G: MillerCoors' efforts to improve our water efficiency are pretty well known. We do our best to continue improving our water use and the way we engage with our community. Our work toward achieving the AWS International Water Stewardship Standard would be very exciting and would lift Milwaukee’s role in the international water community. In addition, I’d like to think that we have also been able to support other local organizations working on these issues through our community outreach and through events like Great Water Month. We’re always working to bring water quality issues to the front of people’s minds because without clean water, there is no beer!

Personally, my goal has always been to continue to learn from others and gain more regional connections. I want to partner more with local organizations that are already doing exciting work, whether that is outreach or education or research. I have been very impressed with our community’s efforts.

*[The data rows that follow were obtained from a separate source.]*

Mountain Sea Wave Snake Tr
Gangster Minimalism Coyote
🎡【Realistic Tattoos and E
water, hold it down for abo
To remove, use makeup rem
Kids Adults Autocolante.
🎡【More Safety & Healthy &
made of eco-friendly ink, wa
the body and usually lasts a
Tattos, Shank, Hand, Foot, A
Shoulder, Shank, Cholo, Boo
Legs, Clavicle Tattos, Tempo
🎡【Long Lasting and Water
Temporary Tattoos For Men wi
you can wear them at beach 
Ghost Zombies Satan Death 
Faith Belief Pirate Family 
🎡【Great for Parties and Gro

S: What are you hoping to bring to the Sweet Water board?
G: I really want to learn as much as possible. I’m hoping I will be able to learn how I, and how MillerCoors, can be more involved in the health of these watersheds and improve community resilience in the Milwaukee area. I look forward to sharing my experiences but mostly I’m hoping it will be an inspiring and educational experience for me.  

S: What’s your favorite thing to do when you’re not at work?
G: Most of all, I love spending time with my two boys. They are honestly the light of my life. You have a really bad day at work and just seeing them and being around them is wonderful. They’re everything.